Verzicht auf Arbeiterrechte am Standort China

■ In den USA ist die Debatte um die Menschenrechte konkreter / Importverbot für Produkte aus den chinesischen Arbeitslagern / China will sich nicht drängen lassen

Berlin (taz) – Im Jahr 2010 kommt Tang Yuanjuan frei – wenn er nicht das Glück hat, daß sich das politische System Chinas früher liberalisiert. Vielleicht wird er im Gegenzug für günstige Kredite oder andere nützliche Zusagen einer ausländischen Regierung vorzeitig aus der Haft entlassen. Das könnte diese Regierung, die vielleicht in Bonn sitzen mag, dann als Erfolg ihrer „vertrauensvollen und vertraulichen“ Beziehung verbuchen, von der Bundeskanzler Kohl am Montag in Bonn sprach. Doch diese Hoffnung ist äußerst gering: Es gibt ja Tausende politische Gefangene in Chinas Gefängnissen und Arbeitslagern. Ihre Zahl ist nicht bekannt, es können auch weitaus mehr sein, Zehn- oder Hunderttausende.

Die meisten aber werden nicht mit einer politischen Anklage, sondern als gewöhnliche Kriminelle verurteilt. Aufgrund Störung öffentlicher Ordnung oder ähnlicher Beschuldigungen. Die chinesischen Behörden veröffentlichen keine Statistiken dazu.

[Quelleinträge]
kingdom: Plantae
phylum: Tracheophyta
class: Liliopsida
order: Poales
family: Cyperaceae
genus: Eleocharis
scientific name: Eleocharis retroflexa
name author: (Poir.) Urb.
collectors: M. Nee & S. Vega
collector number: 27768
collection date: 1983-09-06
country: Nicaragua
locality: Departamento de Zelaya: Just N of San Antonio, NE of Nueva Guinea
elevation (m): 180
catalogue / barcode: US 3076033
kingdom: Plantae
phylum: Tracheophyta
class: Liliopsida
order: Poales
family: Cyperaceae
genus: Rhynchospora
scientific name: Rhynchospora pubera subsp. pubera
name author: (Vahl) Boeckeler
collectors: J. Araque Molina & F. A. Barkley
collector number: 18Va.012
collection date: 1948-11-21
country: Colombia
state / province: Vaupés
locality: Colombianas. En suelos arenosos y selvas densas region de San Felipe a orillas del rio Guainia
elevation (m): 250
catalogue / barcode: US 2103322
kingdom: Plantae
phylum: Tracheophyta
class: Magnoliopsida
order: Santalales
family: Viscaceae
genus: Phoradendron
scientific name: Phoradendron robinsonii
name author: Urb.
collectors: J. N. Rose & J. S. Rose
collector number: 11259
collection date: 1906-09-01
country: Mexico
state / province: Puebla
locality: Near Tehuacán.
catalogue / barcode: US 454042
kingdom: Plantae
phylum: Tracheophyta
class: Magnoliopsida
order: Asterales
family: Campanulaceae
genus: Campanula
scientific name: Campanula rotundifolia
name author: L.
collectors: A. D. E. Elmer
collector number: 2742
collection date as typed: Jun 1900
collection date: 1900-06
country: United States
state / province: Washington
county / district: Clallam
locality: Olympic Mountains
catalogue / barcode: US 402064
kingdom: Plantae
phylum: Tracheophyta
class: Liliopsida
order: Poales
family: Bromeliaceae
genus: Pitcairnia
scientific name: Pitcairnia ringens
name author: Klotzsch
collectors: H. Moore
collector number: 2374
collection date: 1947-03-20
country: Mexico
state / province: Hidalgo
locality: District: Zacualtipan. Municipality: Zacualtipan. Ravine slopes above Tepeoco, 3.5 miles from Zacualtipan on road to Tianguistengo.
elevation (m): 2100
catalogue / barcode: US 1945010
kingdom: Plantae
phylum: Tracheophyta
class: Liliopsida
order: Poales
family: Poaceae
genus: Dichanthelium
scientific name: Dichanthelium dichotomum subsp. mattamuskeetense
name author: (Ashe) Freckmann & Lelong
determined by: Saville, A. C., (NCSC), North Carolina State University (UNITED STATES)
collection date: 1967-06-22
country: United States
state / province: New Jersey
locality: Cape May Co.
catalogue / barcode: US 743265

■ **AUFGABE**
Führe den Artikel über politische Gefangene in China im Anschluss an seinen letzten Satz weiter. Die Einträge werden hierfür nicht gebraucht.

■ **ERGEBNIS**
Tang Yuanjuan wurde gemeinsam mit drei anderen nach dem Massaker an den DemonstrantInnen der Demokratiebewegung am 10. Juni 1989 verhaftet und Ende 1990 vor Gericht gestellt. Grund: Er hatte sich für mehr Demokratie und Arbeiterrechte in einer Automobilfabrik der Stadt Changchun engagiert. Sein Kollege Li Wei wurde zu 13 Jahren Haft verurteilt, Tang Yuanjuan zu 20 Jahren. Das Schicksal der beiden anderen ist unklar. Die Automobilfabrik in Changchun gehört zu den Firmen, mit denen das chinesisch-deutsche Gemeinschaftsunternehmen von Volkswagen in Shanghai zusammenarbeitet. Auf Nachfrage von Menschenrechtlern bei VW hatte Volkswagen in Wolfsburg erklärt, keine Informationen über diesen Fall zu haben.

Anders als in den USA, wo die Debatte um die Situation in chinesischen Arbeitslagern und Gefängnissen nicht erst seit 1989 in der Öffentlichkeit geführt wird, sieht Dirk Pleiter, Mitarbeiter der deutschen China-Gruppe von amnesty international, ein solches Interesse der deutschen Öffentlichkeit nicht. Es sei heute schon schwer, für Kundgebungen und Mahnwachen wie beim Li-Peng-Besuch zu mobilisieren.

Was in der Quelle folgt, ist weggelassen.